The Road and Belt Initiative is severely opposed by the West, and the US along with its European allies are pushing hard against it. This push by the West itself is causing division among the European Union members. While some strongly come against it, some others find it in their best interests. This causes a failure among the Western countries to adopt a unified approach towards China.

The essence of the Western anti-Chinese efforts is the Chinaphobia promoted widely by the Western-funded media which warn against the unfavorable consequences of partnership with Beijing for their political independence. The Western powers, in fact, warn the smaller states that by joining the Road and Belt Initiative and becoming indebted to China due to the Chinese loans for their infrastructural projects, China will meddle in their home affairs and this will compromise their independence.

The Western powers, themselves having a long history of political and military intervention not only in the rival states but also their allies across the world especially the so-called third world states, now hypocritically caution against China’s influence and the compromise of independence. This pro-independence gesture of the Western powers not only is invalid— as the West and particularly the US under various excuses violate the nations’ sovereignty and independence— but also the Chinese model of economic partnership and alliance with other countries rests in its principle of non-intervention in the political and cultural affairs. This principle is the magnet attracting a large number of the world countries, from the West to the East, to advancing economic partnership with China.

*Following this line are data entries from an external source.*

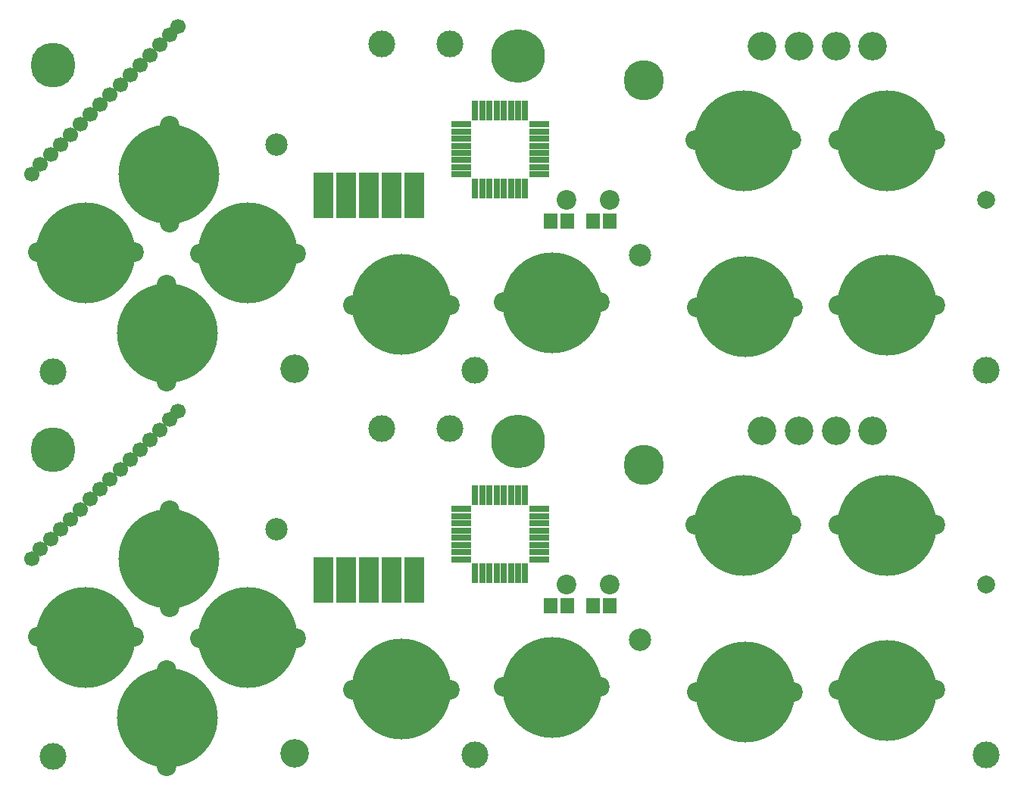
<source format=gts>
G04 DipTrace 3.3.1.3*
G04 top_mask_dendy_gamepad_Remastered_rev2.8.gts*
%MOMM*%
G04 #@! TF.FileFunction,Soldermask,Top*
G04 #@! TF.Part,Single*
%AMOUTLINE4*
4,1,4,
0.35,-1.1,
-0.35,-1.1,
-0.35,1.1,
0.35,1.1,
0.35,-1.1,
0*%
%AMOUTLINE7*
4,1,4,
-1.1,-0.35,
-1.1,0.35,
1.1,0.35,
1.1,-0.35,
-1.1,-0.35,
0*%
%ADD22O,11.11374X11.2712*%
%ADD25O,11.2712X11.11374*%
%ADD26C,3.0*%
%ADD31C,5.0*%
%ADD32C,6.0*%
%ADD33C,2.5*%
%ADD34C,2.0*%
%ADD35C,4.5*%
%ADD40C,3.2*%
%ADD42R,2.2X5.2*%
%ADD44C,1.7*%
%ADD46C,3.2*%
%ADD48R,1.5X1.7*%
%ADD50C,2.2*%
%ADD58OUTLINE4*%
%ADD61OUTLINE7*%
%FSLAX35Y35*%
G04*
G71*
G90*
G75*
G01*
G04 TopMask*
%LPD*%
D22*
X10668830Y2071650D3*
D50*
X10129080Y2079613D3*
X11208580D3*
D22*
X9081263Y2055777D3*
D50*
X9621013Y2047813D3*
X8541513D3*
D48*
X6906117Y3016337D3*
X7096117D3*
X7382420Y3016357D3*
X7572420D3*
D25*
X2627350Y1762007D3*
D50*
X2619387Y1222257D3*
Y2301757D3*
D26*
X11780253Y1349310D3*
D31*
X1349297Y4762740D3*
D26*
X1349283Y1333410D3*
X6064683Y1349310D3*
D32*
X6540997Y4858000D3*
D26*
X5016783Y5000910D3*
X5778883D3*
D33*
X7906383Y2635310D3*
X3841983Y3873710D3*
D34*
X11780283Y3254510D3*
D35*
X7953983Y4588110D3*
D22*
X1714390Y2659087D3*
D50*
X1174640Y2667050D3*
X2254140D3*
D46*
X10097330Y4969187D3*
X10510123D3*
D44*
X1206393Y3651403D3*
X1428667Y3873677D3*
X1539803Y3984813D3*
X1984350Y4429360D3*
X1762077Y4207087D3*
X1873213Y4318223D3*
X2095487Y4540497D3*
X2206623Y4651633D3*
X2317760Y4762770D3*
X1650940Y4095950D3*
X2428897Y4873907D3*
X2540033Y4985043D3*
X1111133Y3540267D3*
X2651170Y5096180D3*
D46*
X9684537Y4969187D3*
D44*
X2746430Y5191440D3*
D46*
X9271740Y4969167D3*
D42*
X5381957Y3302117D3*
X5127957D3*
X4873957D3*
X4619957D3*
X4365850D3*
D40*
X4048320Y1365183D3*
D44*
X1317530Y3762540D3*
D22*
X3524430Y2659090D3*
D50*
X4064180Y2651127D3*
X2984680D3*
D22*
X5239110Y2087530D3*
D50*
X5778860Y2079567D3*
X4699360D3*
D22*
X6921937Y2103403D3*
D50*
X6382187Y2111367D3*
X7461687D3*
D22*
X10668830Y3913343D3*
D50*
X10129080Y3921307D3*
X11208580D3*
D22*
X9065287Y3913343D3*
D50*
X8525537Y3921307D3*
X9605037D3*
D58*
X6064657Y3381520D3*
X6144657D3*
X6224657D3*
X6304657D3*
X6384657D3*
X6464657D3*
X6544657D3*
X6624657D3*
D61*
X6780533Y3537397D3*
Y3617397D3*
Y3697397D3*
Y3777397D3*
Y3857397D3*
Y3937397D3*
Y4017397D3*
Y4097397D3*
D58*
X6624657Y4253273D3*
X6544657D3*
X6464657D3*
X6384657D3*
X6304657D3*
X6224657D3*
X6144657D3*
X6064657D3*
D61*
X5908780Y4097397D3*
Y4017397D3*
Y3937397D3*
Y3857397D3*
Y3777397D3*
Y3697397D3*
Y3617397D3*
Y3537397D3*
D25*
X2643223Y3540293D3*
D50*
X2651187Y4080043D3*
Y3000543D3*
X7572943Y3254507D3*
X7090343D3*
D22*
X10668830Y6374247D3*
D50*
X10129080Y6382210D3*
X11208580D3*
D22*
X9081263Y6358373D3*
D50*
X9621013Y6350410D3*
X8541513D3*
D48*
X6906117Y7318933D3*
X7096117D3*
X7382420Y7318953D3*
X7572420D3*
D25*
X2627350Y6064603D3*
D50*
X2619387Y5524853D3*
Y6604353D3*
D26*
X11780253Y5651907D3*
D31*
X1349297Y9065337D3*
D26*
X1349283Y5636007D3*
X6064683Y5651907D3*
D32*
X6540997Y9160597D3*
D26*
X5016783Y9303507D3*
X5778883D3*
D33*
X7906383Y6937907D3*
X3841983Y8176307D3*
D34*
X11780283Y7557107D3*
D35*
X7953983Y8890707D3*
D22*
X1714390Y6961683D3*
D50*
X1174640Y6969647D3*
X2254140D3*
D46*
X10097330Y9271783D3*
X10510123D3*
D44*
X1206393Y7954000D3*
X1428667Y8176273D3*
X1539803Y8287410D3*
X1984350Y8731957D3*
X1762077Y8509683D3*
X1873213Y8620820D3*
X2095487Y8843093D3*
X2206623Y8954230D3*
X2317760Y9065367D3*
X1650940Y8398547D3*
X2428897Y9176503D3*
X2540033Y9287640D3*
X1111133Y7842863D3*
X2651170Y9398777D3*
D46*
X9684537Y9271783D3*
D44*
X2746430Y9494037D3*
D46*
X9271740Y9271763D3*
D42*
X5381957Y7604713D3*
X5127957D3*
X4873957D3*
X4619957D3*
X4365850D3*
D40*
X4048320Y5667780D3*
D44*
X1317530Y8065137D3*
D22*
X3524430Y6961687D3*
D50*
X4064180Y6953723D3*
X2984680D3*
D22*
X5239110Y6390127D3*
D50*
X5778860Y6382163D3*
X4699360D3*
D22*
X6921937Y6406000D3*
D50*
X6382187Y6413963D3*
X7461687D3*
D22*
X10668830Y8215940D3*
D50*
X10129080Y8223903D3*
X11208580D3*
D22*
X9065287Y8215940D3*
D50*
X8525537Y8223903D3*
X9605037D3*
D58*
X6064657Y7684117D3*
X6144657D3*
X6224657D3*
X6304657D3*
X6384657D3*
X6464657D3*
X6544657D3*
X6624657D3*
D61*
X6780533Y7839993D3*
Y7919993D3*
Y7999993D3*
Y8079993D3*
Y8159993D3*
Y8239993D3*
Y8319993D3*
Y8399993D3*
D58*
X6624657Y8555870D3*
X6544657D3*
X6464657D3*
X6384657D3*
X6304657D3*
X6224657D3*
X6144657D3*
X6064657D3*
D61*
X5908780Y8399993D3*
Y8319993D3*
Y8239993D3*
Y8159993D3*
Y8079993D3*
Y7999993D3*
Y7919993D3*
Y7839993D3*
D25*
X2643223Y7842890D3*
D50*
X2651187Y8382640D3*
Y7303140D3*
X7572943Y7557103D3*
X7090343D3*
M02*

</source>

For decades, Iran, like many other countries, has had friendly ties with China. Trade is the main area where the two countries closely partner. Especially over the past decade, China invested heavily in Iranian oil projects. That was at a time the Western companies left the Iranian oil sector under the pressure of the US sanctions. The bilateral trade in 2018 was reported over $33 billion.

The two countries are political allies, too. They hold close stances on many regional and international issues. They, for example, both condemn the US unilateralism and insist that the world needs multilateralism today as new powers are rising and the US is no longer the leader of a unipolar world. Beijing and Tehran do not hide joint efforts towards building a new world order in which there is fair competition.

In the military area, they are also cooperating, along with Russia. Their closeness is more significant as we know that they are developing their military might in the face of the Western bloc which does not find interest in a world in which other players than it are holding a ground. This growing partnership is drawing the ire of the West, and mainly Washington. The two actors along with Russia held naval war games in the Gulf of Oman in late December. The drills were unprecedented and drew global media concentration.

But the recent criticism against the Iranian ties with China raised by the Western media is reminiscent of the West’s paternalistic relationship with their allies. The best example is the American-Saudi ties. President Donald Trump more than once in humiliating tone likened Saudi Arabia to a “cow” that should be milked. In October 2018, Trump in a demeaning language said the Saudis cannot save their rule for two weeks without the US help.

At best, it can be said that West’s criticism of the Chinese-Iranian ties is motivated by a fear of losing the ground to emerging powers.